PROVIDED DATA Block Start
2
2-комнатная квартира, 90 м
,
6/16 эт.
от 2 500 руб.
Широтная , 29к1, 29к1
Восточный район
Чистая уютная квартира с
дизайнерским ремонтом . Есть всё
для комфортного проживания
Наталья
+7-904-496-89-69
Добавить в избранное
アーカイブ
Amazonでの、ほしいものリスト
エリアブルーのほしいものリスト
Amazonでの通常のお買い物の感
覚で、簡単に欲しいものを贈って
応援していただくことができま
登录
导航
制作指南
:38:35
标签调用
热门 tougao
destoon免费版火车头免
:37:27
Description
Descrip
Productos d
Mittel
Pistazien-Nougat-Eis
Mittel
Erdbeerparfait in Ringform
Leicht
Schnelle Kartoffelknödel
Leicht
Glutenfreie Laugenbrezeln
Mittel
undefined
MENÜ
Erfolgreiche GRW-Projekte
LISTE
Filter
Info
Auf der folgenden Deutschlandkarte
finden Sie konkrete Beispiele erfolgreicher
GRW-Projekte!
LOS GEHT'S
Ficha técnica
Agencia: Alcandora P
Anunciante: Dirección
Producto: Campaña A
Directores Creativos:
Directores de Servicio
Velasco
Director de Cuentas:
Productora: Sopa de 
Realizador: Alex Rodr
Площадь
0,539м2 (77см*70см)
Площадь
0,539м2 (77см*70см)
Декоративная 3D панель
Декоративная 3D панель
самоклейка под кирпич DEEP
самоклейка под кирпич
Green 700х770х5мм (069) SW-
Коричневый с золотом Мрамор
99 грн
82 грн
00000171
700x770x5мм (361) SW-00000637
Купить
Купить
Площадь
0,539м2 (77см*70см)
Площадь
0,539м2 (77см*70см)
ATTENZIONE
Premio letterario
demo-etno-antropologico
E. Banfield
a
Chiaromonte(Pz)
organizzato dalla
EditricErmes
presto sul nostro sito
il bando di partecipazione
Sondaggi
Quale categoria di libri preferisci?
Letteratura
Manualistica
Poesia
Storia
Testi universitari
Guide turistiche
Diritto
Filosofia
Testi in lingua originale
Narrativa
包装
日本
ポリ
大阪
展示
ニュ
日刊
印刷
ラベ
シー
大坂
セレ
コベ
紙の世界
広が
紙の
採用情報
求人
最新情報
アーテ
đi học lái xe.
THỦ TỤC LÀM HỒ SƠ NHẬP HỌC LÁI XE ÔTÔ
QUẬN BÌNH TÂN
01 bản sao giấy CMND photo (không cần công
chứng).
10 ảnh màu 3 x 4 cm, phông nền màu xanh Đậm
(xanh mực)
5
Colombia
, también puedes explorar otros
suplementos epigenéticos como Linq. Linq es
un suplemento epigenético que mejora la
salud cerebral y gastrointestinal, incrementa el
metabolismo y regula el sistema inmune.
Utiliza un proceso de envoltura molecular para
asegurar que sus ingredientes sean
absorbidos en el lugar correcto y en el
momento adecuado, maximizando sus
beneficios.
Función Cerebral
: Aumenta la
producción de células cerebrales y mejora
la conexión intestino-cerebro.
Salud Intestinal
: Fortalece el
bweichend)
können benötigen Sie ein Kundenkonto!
PROVIDED DATA Block End
# THE PROBLEM
Reproduce every one of the records above word for word, keeping each line as it stands.

# ANSWER TO THE PROBLEM
2
2-комнатная квартира, 90 м
,
6/16 эт.
от 2 500 руб.
Широтная , 29к1, 29к1
Восточный район
Чистая уютная квартира с
дизайнерским ремонтом . Есть всё
для комфортного проживания
Наталья
+7-904-496-89-69
Добавить в избранное
アーカイブ
Amazonでの、ほしいものリスト
エリアブルーのほしいものリスト
Amazonでの通常のお買い物の感
覚で、簡単に欲しいものを贈って
応援していただくことができま
登录
导航
制作指南
:38:35
标签调用
热门 tougao
destoon免费版火车头免
:37:27
Description
Descrip
Productos d
Mittel
Pistazien-Nougat-Eis
Mittel
Erdbeerparfait in Ringform
Leicht
Schnelle Kartoffelknödel
Leicht
Glutenfreie Laugenbrezeln
Mittel
undefined
MENÜ
Erfolgreiche GRW-Projekte
LISTE
Filter
Info
Auf der folgenden Deutschlandkarte
finden Sie konkrete Beispiele erfolgreicher
GRW-Projekte!
LOS GEHT'S
Ficha técnica
Agencia: Alcandora P
Anunciante: Dirección
Producto: Campaña A
Directores Creativos:
Directores de Servicio
Velasco
Director de Cuentas:
Productora: Sopa de 
Realizador: Alex Rodr
Площадь
0,539м2 (77см*70см)
Площадь
0,539м2 (77см*70см)
Декоративная 3D панель
Декоративная 3D панель
самоклейка под кирпич DEEP
самоклейка под кирпич
Green 700х770х5мм (069) SW-
Коричневый с золотом Мрамор
99 грн
82 грн
00000171
700x770x5мм (361) SW-00000637
Купить
Купить
Площадь
0,539м2 (77см*70см)
Площадь
0,539м2 (77см*70см)
ATTENZIONE
Premio letterario
demo-etno-antropologico
E. Banfield
a
Chiaromonte(Pz)
organizzato dalla
EditricErmes
presto sul nostro sito
il bando di partecipazione
Sondaggi
Quale categoria di libri preferisci?
Letteratura
Manualistica
Poesia
Storia
Testi universitari
Guide turistiche
Diritto
Filosofia
Testi in lingua originale
Narrativa
包装
日本
ポリ
大阪
展示
ニュ
日刊
印刷
ラベ
シー
大坂
セレ
コベ
紙の世界
広が
紙の
採用情報
求人
最新情報
アーテ
đi học lái xe.
THỦ TỤC LÀM HỒ SƠ NHẬP HỌC LÁI XE ÔTÔ
QUẬN BÌNH TÂN
01 bản sao giấy CMND photo (không cần công
chứng).
10 ảnh màu 3 x 4 cm, phông nền màu xanh Đậm
(xanh mực)
5
Colombia
, también puedes explorar otros
suplementos epigenéticos como Linq. Linq es
un suplemento epigenético que mejora la
salud cerebral y gastrointestinal, incrementa el
metabolismo y regula el sistema inmune.
Utiliza un proceso de envoltura molecular para
asegurar que sus ingredientes sean
absorbidos en el lugar correcto y en el
momento adecuado, maximizando sus
beneficios.
Función Cerebral
: Aumenta la
producción de células cerebrales y mejora
la conexión intestino-cerebro.
Salud Intestinal
: Fortalece el
bweichend)
können benötigen Sie ein Kundenkonto!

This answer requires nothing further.